The three Native Hawaiian luminaries are beign recognized for their contributions toward the preservation and revitalization of the Hawaiian language and culture.

Legendary kumu hula and composer Edith Kanakaʻole (1913–79) worked as a teacher at Hawaiʻi Community College from 1971 to 1974 and at the University of Hawai‘i Hilo from 1974 to 1979. At both schools, she created courses and seminars on subjects including Hawaiian language, ethnobotany, Polynesian history, genealogy and Hawaiian chant and mythology.


The recommendation letter stated: “Aunty Edith was a kumu hula, a master instructor for hula and an academic researcher developing her own chants for cultural preservation and academic work. Her contributions extend to the work of environmental scientists and Hawaiian universities that teach her philosophies and scientific methods and position Hawaiʻi, and the United States, in the global conversation on climate resilience.”

In March 2023, a commemorative quarter honoring Kanakaʻole was released into circulation by the U.S. Mint. She is one of five American women to be minted on new quarters as part of the 2023 honorees for the American Women Quarters Program.

An accomplished kumu hula, award-winning composer and singer, Frank Hewett is an advocate for the culture and arts of Hawaiʻi as well as an author, researcher and practitioner of Hawaiian medicine. While Hewett shares his wealth of knowledge with students as a Hawaiian studies lecturer at Windward Community College, the recognition was proposed based on his numerous lifetime achievements.


As a member of the Hawaiʻi Academy of Recording Arts, Hewett has won numerous Nā Hōkū Hanohano awards as a composer and performer. He started his hālau in 1978 and continues to teach hula to students from around the world.
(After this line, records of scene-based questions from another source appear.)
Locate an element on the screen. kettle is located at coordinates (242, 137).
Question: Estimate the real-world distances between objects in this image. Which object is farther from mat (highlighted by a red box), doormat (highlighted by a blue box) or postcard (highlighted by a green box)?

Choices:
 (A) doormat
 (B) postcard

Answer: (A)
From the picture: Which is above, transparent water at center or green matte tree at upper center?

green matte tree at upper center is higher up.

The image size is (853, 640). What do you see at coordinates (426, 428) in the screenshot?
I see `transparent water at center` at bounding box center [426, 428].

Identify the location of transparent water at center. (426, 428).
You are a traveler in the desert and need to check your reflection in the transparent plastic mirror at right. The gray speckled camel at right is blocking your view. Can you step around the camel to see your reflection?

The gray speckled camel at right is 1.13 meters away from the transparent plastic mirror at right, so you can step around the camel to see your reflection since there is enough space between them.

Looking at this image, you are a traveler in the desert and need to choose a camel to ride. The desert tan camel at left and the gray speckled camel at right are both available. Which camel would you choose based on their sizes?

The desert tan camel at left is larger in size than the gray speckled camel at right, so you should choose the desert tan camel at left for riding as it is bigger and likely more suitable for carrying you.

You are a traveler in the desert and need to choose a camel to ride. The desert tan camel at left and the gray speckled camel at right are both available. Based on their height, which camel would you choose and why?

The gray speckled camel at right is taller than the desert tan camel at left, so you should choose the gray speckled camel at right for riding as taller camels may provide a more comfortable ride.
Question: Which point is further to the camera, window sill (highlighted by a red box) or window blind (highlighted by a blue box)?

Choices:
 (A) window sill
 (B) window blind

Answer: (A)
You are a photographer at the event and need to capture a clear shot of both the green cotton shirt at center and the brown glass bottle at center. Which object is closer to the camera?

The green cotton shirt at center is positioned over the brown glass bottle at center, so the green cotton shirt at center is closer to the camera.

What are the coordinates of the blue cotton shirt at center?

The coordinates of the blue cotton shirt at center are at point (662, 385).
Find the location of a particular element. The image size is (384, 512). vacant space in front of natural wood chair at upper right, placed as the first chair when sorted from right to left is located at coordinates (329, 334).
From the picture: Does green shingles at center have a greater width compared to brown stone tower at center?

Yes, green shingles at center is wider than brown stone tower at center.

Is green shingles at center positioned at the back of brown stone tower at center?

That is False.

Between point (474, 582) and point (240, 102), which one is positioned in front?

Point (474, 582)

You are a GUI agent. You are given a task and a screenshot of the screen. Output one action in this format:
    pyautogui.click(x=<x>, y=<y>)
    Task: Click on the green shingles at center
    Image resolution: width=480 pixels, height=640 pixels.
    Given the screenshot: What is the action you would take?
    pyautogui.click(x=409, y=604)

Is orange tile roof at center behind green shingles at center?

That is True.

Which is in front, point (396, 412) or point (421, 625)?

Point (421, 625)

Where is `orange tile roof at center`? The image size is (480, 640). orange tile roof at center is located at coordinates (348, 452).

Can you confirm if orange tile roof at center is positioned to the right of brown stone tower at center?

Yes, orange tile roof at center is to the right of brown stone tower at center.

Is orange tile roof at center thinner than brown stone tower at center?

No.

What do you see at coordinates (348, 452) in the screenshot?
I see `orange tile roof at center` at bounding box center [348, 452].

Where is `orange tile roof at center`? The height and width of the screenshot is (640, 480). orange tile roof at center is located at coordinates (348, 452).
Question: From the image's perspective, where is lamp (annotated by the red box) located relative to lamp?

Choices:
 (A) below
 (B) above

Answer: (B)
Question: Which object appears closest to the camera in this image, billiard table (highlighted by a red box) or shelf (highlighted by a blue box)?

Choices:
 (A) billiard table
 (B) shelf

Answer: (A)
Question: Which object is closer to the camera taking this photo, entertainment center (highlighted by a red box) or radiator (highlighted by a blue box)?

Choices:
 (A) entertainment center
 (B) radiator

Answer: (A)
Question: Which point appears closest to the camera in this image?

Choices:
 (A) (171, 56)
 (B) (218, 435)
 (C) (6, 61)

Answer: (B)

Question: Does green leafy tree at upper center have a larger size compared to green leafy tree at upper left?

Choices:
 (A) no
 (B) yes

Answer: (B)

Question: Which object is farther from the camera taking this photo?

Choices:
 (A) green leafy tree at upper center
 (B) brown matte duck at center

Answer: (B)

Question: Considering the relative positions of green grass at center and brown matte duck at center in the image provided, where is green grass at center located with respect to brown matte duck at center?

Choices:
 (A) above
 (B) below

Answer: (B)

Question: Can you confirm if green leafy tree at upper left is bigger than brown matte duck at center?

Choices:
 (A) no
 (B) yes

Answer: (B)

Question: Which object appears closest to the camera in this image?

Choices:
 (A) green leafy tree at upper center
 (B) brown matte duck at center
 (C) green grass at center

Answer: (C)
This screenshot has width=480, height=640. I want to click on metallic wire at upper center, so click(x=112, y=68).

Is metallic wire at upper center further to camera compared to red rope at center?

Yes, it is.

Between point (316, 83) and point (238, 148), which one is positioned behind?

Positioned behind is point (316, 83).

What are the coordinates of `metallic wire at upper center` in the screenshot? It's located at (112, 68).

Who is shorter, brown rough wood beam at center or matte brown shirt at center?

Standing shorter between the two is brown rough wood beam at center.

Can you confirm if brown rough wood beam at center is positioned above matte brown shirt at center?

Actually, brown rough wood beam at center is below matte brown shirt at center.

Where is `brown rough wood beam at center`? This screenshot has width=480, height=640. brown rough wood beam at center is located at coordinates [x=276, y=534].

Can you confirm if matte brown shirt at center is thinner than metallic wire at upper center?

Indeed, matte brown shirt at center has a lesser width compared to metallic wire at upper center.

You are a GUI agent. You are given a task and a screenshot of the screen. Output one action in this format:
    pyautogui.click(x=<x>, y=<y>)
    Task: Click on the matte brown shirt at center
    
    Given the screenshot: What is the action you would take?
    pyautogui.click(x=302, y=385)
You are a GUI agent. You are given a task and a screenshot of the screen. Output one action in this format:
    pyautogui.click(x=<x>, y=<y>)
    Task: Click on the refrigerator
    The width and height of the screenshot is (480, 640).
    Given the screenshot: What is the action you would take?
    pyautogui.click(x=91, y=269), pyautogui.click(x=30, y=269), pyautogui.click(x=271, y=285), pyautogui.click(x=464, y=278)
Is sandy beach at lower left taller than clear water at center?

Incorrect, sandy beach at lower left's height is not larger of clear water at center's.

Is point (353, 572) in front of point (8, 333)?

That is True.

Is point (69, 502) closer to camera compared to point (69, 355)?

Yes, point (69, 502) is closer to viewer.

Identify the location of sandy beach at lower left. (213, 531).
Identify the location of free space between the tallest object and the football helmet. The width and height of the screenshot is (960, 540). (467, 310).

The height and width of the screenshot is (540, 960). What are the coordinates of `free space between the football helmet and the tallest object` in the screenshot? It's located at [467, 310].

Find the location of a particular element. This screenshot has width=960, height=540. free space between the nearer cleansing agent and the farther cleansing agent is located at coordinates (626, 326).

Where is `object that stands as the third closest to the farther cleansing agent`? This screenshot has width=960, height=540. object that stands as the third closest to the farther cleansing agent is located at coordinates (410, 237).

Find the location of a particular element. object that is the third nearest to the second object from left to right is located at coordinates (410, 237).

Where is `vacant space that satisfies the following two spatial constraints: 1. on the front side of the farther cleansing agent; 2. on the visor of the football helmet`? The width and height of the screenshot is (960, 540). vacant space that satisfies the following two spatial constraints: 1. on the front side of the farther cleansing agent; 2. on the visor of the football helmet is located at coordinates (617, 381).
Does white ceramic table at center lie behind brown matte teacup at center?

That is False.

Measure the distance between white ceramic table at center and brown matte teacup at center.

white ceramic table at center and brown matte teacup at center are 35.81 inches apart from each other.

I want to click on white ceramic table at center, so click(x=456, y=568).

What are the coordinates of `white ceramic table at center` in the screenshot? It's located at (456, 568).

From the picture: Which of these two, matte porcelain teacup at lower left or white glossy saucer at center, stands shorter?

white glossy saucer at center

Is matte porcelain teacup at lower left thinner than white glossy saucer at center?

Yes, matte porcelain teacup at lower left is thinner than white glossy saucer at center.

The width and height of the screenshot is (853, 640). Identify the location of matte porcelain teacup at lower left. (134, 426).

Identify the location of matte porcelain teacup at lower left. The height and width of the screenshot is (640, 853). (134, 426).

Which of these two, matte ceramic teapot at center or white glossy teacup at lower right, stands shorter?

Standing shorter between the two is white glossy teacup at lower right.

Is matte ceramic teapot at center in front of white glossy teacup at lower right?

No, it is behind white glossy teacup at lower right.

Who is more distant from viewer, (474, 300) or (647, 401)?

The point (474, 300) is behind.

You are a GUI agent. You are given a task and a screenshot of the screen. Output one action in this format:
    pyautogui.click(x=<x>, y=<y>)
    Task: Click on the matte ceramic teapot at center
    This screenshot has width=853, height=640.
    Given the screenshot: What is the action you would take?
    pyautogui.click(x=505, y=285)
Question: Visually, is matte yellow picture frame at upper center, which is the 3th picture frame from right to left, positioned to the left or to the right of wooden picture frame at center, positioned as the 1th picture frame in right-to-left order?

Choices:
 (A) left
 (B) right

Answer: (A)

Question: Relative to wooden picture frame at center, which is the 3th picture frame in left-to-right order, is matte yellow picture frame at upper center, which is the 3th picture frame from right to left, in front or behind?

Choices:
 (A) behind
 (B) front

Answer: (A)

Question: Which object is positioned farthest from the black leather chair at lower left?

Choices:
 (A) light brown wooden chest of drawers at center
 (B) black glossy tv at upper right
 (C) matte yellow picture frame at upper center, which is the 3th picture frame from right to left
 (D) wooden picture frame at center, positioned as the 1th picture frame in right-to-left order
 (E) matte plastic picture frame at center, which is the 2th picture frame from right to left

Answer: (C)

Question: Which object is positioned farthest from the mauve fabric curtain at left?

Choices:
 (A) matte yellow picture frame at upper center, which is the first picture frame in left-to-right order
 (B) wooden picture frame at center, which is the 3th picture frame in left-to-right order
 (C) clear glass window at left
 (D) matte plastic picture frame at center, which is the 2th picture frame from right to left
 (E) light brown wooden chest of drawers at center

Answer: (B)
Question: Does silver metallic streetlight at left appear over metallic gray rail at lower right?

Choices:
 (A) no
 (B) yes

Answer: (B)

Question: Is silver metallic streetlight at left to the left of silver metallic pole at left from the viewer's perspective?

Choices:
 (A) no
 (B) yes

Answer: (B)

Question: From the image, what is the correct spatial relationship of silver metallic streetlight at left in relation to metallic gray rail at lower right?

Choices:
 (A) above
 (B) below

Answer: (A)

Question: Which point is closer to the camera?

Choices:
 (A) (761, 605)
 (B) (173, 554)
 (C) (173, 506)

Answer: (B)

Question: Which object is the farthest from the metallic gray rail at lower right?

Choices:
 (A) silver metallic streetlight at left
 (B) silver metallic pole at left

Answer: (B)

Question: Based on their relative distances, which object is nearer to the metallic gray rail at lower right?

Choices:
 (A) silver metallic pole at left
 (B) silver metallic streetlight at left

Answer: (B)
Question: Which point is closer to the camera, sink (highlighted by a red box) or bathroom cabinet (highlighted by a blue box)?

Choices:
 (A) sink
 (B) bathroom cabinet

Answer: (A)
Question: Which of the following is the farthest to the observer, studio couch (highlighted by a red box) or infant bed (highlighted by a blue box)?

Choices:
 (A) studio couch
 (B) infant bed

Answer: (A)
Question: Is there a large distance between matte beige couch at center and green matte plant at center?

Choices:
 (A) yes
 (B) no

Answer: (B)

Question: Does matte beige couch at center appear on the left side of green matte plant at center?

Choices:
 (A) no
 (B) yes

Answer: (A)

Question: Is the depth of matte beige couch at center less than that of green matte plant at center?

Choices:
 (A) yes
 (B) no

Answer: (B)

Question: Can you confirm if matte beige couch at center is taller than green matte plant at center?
Hewett is currently directing a project to document the learning experiences, teaching methods and upbringing of kumu hula who are considered kūpuna to preserve that knowledge for future generations.

Jerald Keaulana has numerous accomplishments as a historian, musician, composer, kumu hula, educator, author, researcher, advisor, community leader and advocate. The Bishop Museum Kimo Alama Keaulana Mele Collection was named after him when he committed more than 1,000 mele to their archives.

One of the letters of support stated: “Uncle Kimo continues to encourage others around him to realize their own potential and ability to promote the Hawaiian culture with integrity. He inspires countless people of all ages as a role model, choosing to remain in alignment with our Kūpuna in caring for their knowledge and using it to reach our cultural understanding.”